# ELT (Extract, Load, Transform) - Practical Exercises
In this notebook, we will explore the ELT process using Python and some common data manipulation libraries such as pandas and SQLAlchemy.

### Objectives
- Understand the differences between ETL and ELT.
- Perform basic data extraction, loading, and transformation using Python.
- Work with a sample dataset to gain hands-on experience with ELT operations.

## 1. Extract
The extraction step involves fetching data from a source, which can be an API, a database, or a file. Here, we'll work with a CSV file as the data source.

**Exercise**: Load a sample CSV file into a pandas DataFrame.

In [None]:
# Import necessary libraries
import pandas as pd

# Load a sample CSV file (replace with a file path or URL if necessary)
url = 'https://people.sc.fsu.edu/~jburkardt/data/csv/airtravel.csv'
df = pd.read_csv(url)
df.head()

## 2. Load
Once the data is extracted, it needs to be loaded into a destination, such as a database or a data warehouse. For this exercise, we'll simulate this by loading the DataFrame into an in-memory SQLite database using SQLAlchemy.

**Exercise**: Load the DataFrame into an SQLite database.

In [None]:
# Import necessary libraries
from sqlalchemy import create_engine

# Create an in-memory SQLite database and load the DataFrame into a table
engine = create_engine('sqlite:///:memory:')
df.to_sql('airtravel', con=engine, index=False, if_exists='replace')

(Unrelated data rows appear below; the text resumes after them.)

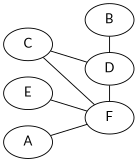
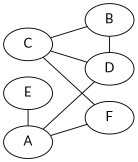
  graph {
    fontname=Lato
    rankdir=LR
    node [fontname=Lato]
    edge [fontname=Lato]
    A
    C
    E
    B
    D
    F
    subgraph sub_1 {
      rank=same
      A
      C
      E
    }
    subgraph sub_2 {
      rank=same
      B
      D
      F
    }
    A -- F
    C -- D
    C -- F
-   E -- F
+   E -- A
+   B -- C
    B -- D
-   D -- F
+   D -- A
  }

# Display the tables in the database to confirm the load operation
engine.table_names()

## 3. Transform
The transform step involves cleaning, aggregating, or otherwise modifying the data to fit the desired format. This step can include operations such as filtering, grouping, or joining multiple datasets.

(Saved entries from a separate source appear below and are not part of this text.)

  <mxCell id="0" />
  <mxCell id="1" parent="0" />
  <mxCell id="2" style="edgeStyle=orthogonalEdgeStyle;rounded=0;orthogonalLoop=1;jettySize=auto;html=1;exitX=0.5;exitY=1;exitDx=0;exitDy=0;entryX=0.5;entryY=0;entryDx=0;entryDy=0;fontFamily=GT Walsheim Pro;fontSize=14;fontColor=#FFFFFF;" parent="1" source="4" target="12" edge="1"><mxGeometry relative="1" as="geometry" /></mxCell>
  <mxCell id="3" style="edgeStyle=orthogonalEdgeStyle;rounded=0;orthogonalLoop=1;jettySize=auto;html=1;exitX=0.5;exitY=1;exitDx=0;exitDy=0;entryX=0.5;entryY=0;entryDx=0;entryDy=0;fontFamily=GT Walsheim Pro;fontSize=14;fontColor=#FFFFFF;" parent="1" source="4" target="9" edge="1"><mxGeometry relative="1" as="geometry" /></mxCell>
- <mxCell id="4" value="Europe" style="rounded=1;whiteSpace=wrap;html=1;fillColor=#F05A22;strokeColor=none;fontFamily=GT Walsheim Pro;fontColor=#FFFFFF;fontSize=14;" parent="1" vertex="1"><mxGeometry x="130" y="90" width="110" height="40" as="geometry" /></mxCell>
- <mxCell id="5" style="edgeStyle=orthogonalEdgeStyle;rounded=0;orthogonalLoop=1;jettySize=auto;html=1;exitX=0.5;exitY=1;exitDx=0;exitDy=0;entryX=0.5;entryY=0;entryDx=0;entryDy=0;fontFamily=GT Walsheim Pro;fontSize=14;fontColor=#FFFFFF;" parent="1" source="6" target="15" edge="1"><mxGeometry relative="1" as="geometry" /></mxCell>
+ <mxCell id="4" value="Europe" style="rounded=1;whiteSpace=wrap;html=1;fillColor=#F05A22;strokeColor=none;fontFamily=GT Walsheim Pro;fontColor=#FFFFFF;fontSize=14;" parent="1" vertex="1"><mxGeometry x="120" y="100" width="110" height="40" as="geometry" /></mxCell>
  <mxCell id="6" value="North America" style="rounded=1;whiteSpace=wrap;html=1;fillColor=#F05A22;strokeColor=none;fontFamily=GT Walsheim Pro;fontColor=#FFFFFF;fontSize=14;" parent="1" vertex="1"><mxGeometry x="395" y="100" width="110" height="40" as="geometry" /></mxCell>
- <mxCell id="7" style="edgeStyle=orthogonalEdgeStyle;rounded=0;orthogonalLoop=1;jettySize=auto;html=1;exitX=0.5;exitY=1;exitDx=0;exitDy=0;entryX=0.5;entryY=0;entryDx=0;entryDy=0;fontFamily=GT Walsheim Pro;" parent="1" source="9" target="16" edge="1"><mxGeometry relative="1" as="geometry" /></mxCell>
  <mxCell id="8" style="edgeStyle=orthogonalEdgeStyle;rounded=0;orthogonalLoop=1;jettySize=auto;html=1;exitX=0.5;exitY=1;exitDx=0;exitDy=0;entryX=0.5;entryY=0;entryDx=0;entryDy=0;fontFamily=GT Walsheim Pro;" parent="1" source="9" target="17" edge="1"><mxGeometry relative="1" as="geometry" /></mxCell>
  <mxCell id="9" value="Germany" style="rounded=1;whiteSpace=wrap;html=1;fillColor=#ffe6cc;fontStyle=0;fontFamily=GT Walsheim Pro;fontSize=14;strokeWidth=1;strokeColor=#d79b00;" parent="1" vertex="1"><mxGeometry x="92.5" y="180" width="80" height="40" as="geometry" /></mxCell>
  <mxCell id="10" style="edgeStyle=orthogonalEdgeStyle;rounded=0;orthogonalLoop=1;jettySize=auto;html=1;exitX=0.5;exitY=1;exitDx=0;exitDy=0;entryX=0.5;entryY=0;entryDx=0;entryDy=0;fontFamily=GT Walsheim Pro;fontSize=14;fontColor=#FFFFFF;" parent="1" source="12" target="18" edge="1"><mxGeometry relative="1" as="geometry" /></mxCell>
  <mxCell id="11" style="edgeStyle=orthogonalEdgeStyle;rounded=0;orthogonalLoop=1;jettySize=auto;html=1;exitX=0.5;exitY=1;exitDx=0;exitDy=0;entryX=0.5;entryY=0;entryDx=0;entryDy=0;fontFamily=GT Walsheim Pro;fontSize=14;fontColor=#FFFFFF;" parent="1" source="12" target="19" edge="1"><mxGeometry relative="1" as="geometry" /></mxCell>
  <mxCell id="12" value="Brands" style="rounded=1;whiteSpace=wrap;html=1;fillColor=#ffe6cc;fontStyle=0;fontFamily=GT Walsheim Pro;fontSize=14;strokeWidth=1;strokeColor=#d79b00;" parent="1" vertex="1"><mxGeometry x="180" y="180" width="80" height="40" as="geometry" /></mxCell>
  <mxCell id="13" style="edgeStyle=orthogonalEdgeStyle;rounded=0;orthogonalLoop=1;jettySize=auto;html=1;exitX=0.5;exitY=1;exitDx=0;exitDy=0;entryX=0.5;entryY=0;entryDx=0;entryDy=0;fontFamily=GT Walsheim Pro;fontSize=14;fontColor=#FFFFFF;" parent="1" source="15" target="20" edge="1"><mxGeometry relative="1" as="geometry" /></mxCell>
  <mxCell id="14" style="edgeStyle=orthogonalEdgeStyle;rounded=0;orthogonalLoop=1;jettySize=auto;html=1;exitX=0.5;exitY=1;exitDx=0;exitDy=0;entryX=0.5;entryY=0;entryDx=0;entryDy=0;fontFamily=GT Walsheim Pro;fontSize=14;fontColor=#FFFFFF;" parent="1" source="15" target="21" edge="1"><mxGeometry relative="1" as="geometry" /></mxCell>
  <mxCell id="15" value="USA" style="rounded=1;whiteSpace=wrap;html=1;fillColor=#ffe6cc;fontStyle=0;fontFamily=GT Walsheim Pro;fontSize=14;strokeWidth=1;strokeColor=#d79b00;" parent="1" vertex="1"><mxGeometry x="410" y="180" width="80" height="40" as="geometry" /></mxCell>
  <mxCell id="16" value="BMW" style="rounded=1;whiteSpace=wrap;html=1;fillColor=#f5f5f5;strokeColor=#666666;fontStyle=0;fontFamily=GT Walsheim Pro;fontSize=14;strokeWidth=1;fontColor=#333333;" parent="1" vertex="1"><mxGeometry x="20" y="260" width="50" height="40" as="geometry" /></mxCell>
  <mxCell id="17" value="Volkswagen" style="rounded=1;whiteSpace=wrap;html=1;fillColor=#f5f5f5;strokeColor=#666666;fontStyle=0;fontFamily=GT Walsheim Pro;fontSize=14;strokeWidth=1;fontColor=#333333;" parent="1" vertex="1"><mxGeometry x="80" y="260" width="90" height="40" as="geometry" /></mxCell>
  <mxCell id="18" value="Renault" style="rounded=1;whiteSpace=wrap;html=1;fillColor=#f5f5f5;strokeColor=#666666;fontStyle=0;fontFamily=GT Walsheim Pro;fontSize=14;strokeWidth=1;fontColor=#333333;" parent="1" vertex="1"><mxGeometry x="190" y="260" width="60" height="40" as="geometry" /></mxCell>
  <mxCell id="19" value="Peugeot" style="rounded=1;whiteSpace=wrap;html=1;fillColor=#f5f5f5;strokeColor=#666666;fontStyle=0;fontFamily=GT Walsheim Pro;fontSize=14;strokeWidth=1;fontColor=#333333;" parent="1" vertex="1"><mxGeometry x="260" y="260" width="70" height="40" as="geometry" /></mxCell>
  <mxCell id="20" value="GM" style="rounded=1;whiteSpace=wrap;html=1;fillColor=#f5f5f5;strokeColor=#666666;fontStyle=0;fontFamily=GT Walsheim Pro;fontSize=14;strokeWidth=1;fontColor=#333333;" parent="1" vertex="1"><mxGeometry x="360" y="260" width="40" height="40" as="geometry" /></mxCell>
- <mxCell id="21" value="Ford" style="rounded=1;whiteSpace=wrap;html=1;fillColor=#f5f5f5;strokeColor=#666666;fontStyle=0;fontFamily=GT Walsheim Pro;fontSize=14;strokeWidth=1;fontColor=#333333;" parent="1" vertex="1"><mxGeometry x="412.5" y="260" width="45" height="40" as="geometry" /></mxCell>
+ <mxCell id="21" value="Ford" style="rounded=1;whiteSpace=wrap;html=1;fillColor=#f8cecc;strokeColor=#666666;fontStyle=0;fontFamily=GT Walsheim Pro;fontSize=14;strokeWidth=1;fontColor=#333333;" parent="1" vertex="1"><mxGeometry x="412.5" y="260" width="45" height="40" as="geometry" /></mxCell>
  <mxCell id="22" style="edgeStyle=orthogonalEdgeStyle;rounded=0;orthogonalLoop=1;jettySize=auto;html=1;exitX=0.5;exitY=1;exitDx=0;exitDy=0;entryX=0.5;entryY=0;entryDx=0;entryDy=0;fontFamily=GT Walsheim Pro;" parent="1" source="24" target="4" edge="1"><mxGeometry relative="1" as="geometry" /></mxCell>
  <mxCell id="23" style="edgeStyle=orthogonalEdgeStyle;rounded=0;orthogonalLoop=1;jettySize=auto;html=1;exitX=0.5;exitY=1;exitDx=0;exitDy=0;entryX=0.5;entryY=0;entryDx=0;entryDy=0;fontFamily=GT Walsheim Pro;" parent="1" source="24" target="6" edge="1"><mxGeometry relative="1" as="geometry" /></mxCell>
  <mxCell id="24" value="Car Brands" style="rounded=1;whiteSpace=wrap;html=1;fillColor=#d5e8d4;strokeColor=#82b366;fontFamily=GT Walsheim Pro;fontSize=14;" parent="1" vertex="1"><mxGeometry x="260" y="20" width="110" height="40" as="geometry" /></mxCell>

**Exercise**: Perform a transformation on the data by filtering records where air travel in '1958' was greater than 300 and calculate the average number of passengers for these records.

In [None]:
# Transform the data
transformed_df = df[df['1958'] > 300]
average_passengers = transformed_df['1958'].mean()

# Display the transformed data and the average
transformed_df, average_passengers

## 4. Putting it All Together
Now that you've seen each of the individual steps, try putting them together in a single function.

**Exercise**: Create a function `elt_pipeline` that:
1. Extracts data from a CSV file.
2. Loads it into an SQLite database.
3. Transforms the data by filtering for a specified year and calculating the average number of passengers.

In [None]:
def elt_pipeline(csv_url, year_column, passenger_threshold):
    import pandas as pd
    from sqlalchemy import create_engine

    # Step 1: Extract
    df = pd.read_csv(csv_url)

    # Step 2: Load
    engine = create_engine('sqlite:///:memory:')
    df.to_sql('airtravel', con=engine, index=False, if_exists='replace')

    # Step 3: Transform
    transformed_df = df[df[year_column] > passenger_threshold]
    average_passengers = transformed_df[year_column].mean()

    return transformed_df, average_passengers

# Run the ELT pipeline with the sample CSV
elt_pipeline(url, '1958', 300)

## 5. Conclusion
You've now gone through a basic ELT pipeline using Python. This notebook demonstrated how to extract data from a source, load it into a database, and perform transformations. You can expand upon this by connecting to external databases, adding more complex transformations, and integrating with BI tools.